Talk to folk who are using VMware in production, and you find folk (mostly) all on different paths. Once through the VMware forest of bugs, they were able to deliver value to their employers, but on different paths. Some want to preserve the value of that investment. More want less noise in their work.

In the present, VMware has piles of money and can afford to invest in the space presently needed by private clouds - network virtualization (OpenFlow) - as they will otherwise become quickly irrelevant. This investment does buy them a bit of time, but they will still become irrelevant.

VMware was at the first wave of virtualization, and did well. We are well past that.

The second wave was Amazon's AWS - which remains amazingly competitive. But there will always be use-cases that require cost/performance/control measures that public clouds cannot meet.

Amazon as the second virtualization move

Amazon built a cloud for their own purpose, and chose to sold excess capacity. They did well. Aggressive prices and smart APIs made their offering attractive. They collected rich metrics, and were able to build out their clouds in cost-effective manner.

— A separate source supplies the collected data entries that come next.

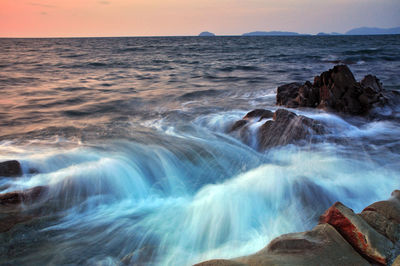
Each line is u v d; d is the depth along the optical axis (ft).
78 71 78.13
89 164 16.98
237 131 23.97
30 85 51.93
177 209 13.26
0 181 15.01
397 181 15.05
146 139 23.06
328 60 98.07
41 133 24.45
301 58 110.32
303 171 16.22
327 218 10.01
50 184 14.78
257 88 48.49
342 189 14.12
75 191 14.46
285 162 18.58
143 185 15.90
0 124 27.30
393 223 9.42
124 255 10.03
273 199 13.29
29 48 228.22
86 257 9.87
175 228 11.71
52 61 108.27
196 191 15.20
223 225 11.75
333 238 9.18
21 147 20.75
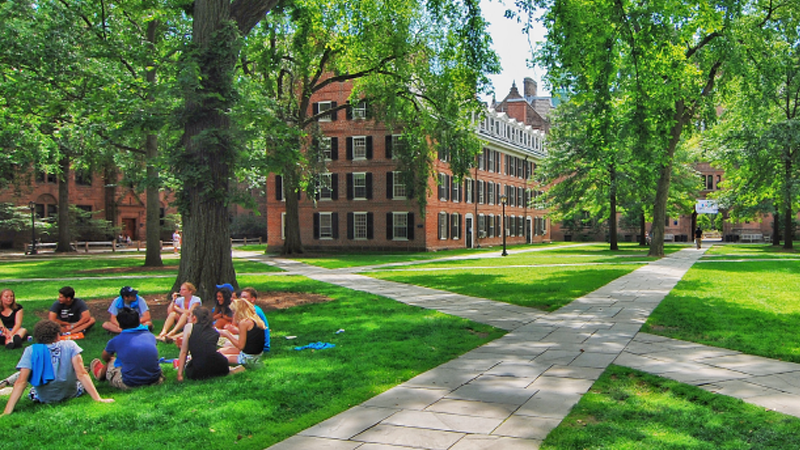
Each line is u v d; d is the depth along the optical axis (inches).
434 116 1062.4
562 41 636.7
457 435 181.3
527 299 512.7
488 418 197.3
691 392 224.7
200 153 504.7
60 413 207.0
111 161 1203.9
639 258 1123.3
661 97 722.8
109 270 928.9
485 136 1937.7
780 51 991.6
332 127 1653.5
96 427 192.2
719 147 1400.1
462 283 671.8
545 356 293.7
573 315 426.0
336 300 532.1
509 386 237.6
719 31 880.3
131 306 371.9
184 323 354.6
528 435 180.4
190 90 458.0
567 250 1620.3
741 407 205.2
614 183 1456.7
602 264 968.3
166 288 635.5
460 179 1043.3
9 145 843.4
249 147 625.9
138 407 213.0
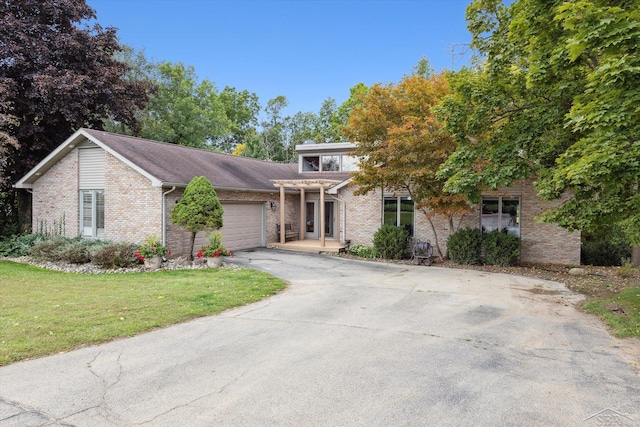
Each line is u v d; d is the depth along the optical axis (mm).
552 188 9000
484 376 4820
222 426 3643
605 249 16641
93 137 15039
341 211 18344
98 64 19891
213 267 12914
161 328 6738
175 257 14641
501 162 10531
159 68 35125
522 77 10266
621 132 6574
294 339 6203
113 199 15227
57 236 15633
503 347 5930
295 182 18297
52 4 18297
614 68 6016
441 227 16594
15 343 5758
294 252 17578
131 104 21000
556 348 5895
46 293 9102
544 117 10000
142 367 5035
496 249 14555
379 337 6359
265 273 12203
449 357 5473
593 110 6703
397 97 14789
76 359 5293
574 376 4836
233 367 5051
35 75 16969
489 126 11359
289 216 21203
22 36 17141
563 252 15102
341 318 7516
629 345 6027
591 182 6984
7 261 14602
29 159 18609
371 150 14719
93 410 3928
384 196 17609
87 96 18547
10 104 17094
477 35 11375
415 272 13203
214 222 13352
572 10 6402
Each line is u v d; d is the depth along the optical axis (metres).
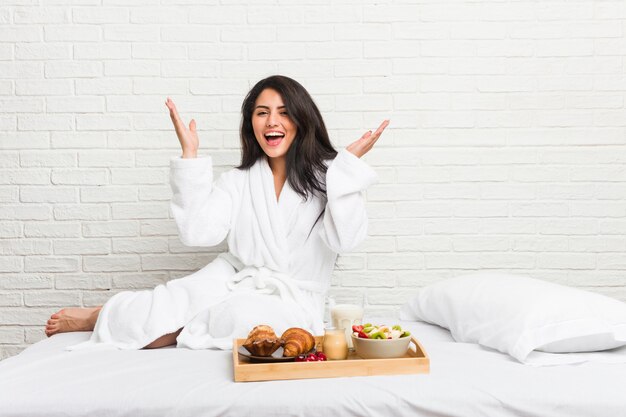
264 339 1.42
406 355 1.52
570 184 2.48
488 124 2.48
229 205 1.91
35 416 1.21
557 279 2.49
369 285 2.51
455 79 2.47
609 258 2.49
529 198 2.49
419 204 2.50
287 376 1.35
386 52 2.47
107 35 2.46
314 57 2.47
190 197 1.80
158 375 1.38
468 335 1.68
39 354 1.59
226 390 1.28
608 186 2.48
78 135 2.48
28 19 2.46
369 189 2.50
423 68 2.47
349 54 2.47
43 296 2.50
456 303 1.79
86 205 2.49
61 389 1.28
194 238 1.83
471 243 2.50
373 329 1.50
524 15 2.46
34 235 2.49
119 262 2.51
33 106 2.47
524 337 1.47
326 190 1.85
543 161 2.48
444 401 1.24
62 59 2.46
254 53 2.47
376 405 1.24
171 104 1.79
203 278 1.86
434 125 2.48
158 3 2.46
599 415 1.23
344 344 1.47
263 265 1.88
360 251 2.50
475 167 2.49
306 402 1.24
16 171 2.48
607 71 2.47
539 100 2.47
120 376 1.37
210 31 2.46
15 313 2.49
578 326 1.46
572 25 2.46
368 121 2.48
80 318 1.96
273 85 1.96
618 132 2.48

Be fully aware of the value of metrics. The hardware you put into a cloud should depend entirely on the pattern of use you are trying to meet. You find the pattern of use through metrics. Good metrics allow you to be efficient. AWS did very well building out their clouds based on collected metrics.

But the most-efficient global case is not the most-efficient local case.

Private clouds as the third virtualization wave

Public clouds cannot overcome Physics. Local compute resources can be both cheaper and more performant than remote public clouds.

This is not easy. For local clouds you need to determine baseline loads (better local), and compute what fraction of transient load should be local or on public clouds.

To make that computation, you need metrics. The planet-scale public clouds have rich metrics. The private clouds are still in gestation, and not as focused on matrics.

A vendor whose offerings cross a universe of private clouds could develop a razor-focus on loci of use. Lacking metrics, vendors are reduced to wild guessing.

Private clouds can (and will) become optimal, but require a change in model by both customers and vendors. In the end, Physics wins.

Vendors to private clouds are still in the wild-guessing stage.

The optimal solution

Most variable load will end up on remote/public clouds. Most baseline load will end up on local/private clouds.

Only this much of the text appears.